Antibiotic-resistant superbugs have been increasing in recent years all over the world, but significantly in India, where a perfect storm of factors — from unregulated sales of antibiotics, overprescription of antibiotics, and patient expectations — have created an environment wherein the wonder drugs of the 20th century work less and less.
In response, scientists have been chasing an alternative to antibiotics for nearly as long, from genetically altering infectious bacteria, to counter-infecting the bacteria with destructive (but safe to humans) viruses. But the latest great new hope for researchers isn’t, in fact, new at all. Rather, it’s an antibiotic called octapeptin, discovered 40 years ago, but never developed into medication.
“Octapeptins were discovered in the late 1970s but were not selected for development at the time, as there was an abundance of new antibiotics with thousands of people working in antibiotic research and development,” explains Matt Cooper, director of the Centre for Superbug Solutions at the University of Queensland’s Institute for Molecular Bioscience. “Given the very few researchers left in this field now, and the sparse pipeline for new antibiotics, we’ve used modern drug discovery procedures to re-evaluate its effectiveness against superbugs.”
Cooper said there were no new classes of antibiotics available for Gram-negative bacteria, with increasing incidence of extensive drug resistance around the world.
“Gram-negative bacteria are harder to kill as disease organisms, because they have an extra membrane to penetrate that is often hidden by a capsule or slime layer which acts to camouflage them from drugs and our immune system,” he said. “Octapeptin showed superior antimicrobial activity to colistin against extensively resistant Gram-negative bacteria in early pre-clinical testing.”

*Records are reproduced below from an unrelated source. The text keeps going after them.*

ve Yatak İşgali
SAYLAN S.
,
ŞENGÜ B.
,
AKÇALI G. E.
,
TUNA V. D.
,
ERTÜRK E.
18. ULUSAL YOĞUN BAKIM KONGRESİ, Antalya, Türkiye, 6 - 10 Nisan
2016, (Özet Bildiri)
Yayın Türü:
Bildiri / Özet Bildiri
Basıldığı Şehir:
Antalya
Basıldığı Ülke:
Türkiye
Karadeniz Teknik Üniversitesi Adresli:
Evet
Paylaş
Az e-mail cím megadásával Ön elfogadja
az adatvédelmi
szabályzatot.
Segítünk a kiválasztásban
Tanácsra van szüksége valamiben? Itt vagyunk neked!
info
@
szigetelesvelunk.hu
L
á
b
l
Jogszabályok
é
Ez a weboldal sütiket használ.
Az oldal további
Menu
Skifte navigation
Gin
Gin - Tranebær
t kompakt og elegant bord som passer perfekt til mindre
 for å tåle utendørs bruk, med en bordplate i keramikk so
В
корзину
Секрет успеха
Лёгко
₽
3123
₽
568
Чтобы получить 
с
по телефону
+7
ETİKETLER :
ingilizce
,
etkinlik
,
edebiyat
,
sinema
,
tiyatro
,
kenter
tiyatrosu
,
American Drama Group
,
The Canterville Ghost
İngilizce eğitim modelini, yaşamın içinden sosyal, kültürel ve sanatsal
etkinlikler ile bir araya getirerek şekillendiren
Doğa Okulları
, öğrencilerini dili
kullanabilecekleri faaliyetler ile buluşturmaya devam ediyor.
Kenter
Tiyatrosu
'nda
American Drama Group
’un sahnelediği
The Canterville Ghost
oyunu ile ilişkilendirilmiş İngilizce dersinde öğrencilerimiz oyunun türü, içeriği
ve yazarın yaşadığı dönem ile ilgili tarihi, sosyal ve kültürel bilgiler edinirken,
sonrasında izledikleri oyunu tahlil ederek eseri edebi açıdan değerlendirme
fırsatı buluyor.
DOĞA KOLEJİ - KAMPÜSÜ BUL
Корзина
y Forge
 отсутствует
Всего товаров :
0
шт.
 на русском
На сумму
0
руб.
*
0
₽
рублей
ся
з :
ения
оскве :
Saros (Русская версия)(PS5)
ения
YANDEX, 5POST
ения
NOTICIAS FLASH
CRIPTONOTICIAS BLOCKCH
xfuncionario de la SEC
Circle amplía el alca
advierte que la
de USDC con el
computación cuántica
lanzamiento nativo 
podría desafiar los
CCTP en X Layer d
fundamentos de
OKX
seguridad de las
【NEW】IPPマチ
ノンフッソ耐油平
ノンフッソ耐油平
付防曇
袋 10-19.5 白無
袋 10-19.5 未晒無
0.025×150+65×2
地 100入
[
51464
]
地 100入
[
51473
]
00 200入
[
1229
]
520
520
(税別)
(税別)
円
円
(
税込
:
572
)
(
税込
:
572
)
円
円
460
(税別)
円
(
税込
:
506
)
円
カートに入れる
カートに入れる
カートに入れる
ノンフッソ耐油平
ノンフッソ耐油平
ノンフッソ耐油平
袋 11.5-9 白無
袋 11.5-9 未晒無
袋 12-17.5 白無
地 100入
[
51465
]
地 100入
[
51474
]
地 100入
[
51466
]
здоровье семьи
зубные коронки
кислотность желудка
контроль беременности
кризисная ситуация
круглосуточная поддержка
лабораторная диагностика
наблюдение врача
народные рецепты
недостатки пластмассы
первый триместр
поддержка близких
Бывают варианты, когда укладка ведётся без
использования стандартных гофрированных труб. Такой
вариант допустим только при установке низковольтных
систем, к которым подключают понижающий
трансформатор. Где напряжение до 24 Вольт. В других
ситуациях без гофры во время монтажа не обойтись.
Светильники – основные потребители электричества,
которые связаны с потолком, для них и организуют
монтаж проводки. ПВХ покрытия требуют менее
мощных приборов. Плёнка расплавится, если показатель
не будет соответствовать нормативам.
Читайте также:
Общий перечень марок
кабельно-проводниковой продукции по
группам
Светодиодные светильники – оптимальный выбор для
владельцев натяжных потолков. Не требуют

Colistin is the current antibiotic-of-last-resort for doctors to prescribe patients when all other antibiotics have failed. In 2014, thirteen cases in Chennai became the world’s first evidence of resistance to colistin. More cases have been recorded elsewhere in the world since.
But as promising as octapeptin may be, it’s likely only a time-buying measure — one worth exploring, but not worth counting on long term: Colistin itself was discovered in 1949, but stayed primarily in the lab until 2005, when it was tapped to be developed into medication that could treat rising multi-drug-resistant strains of bacteria.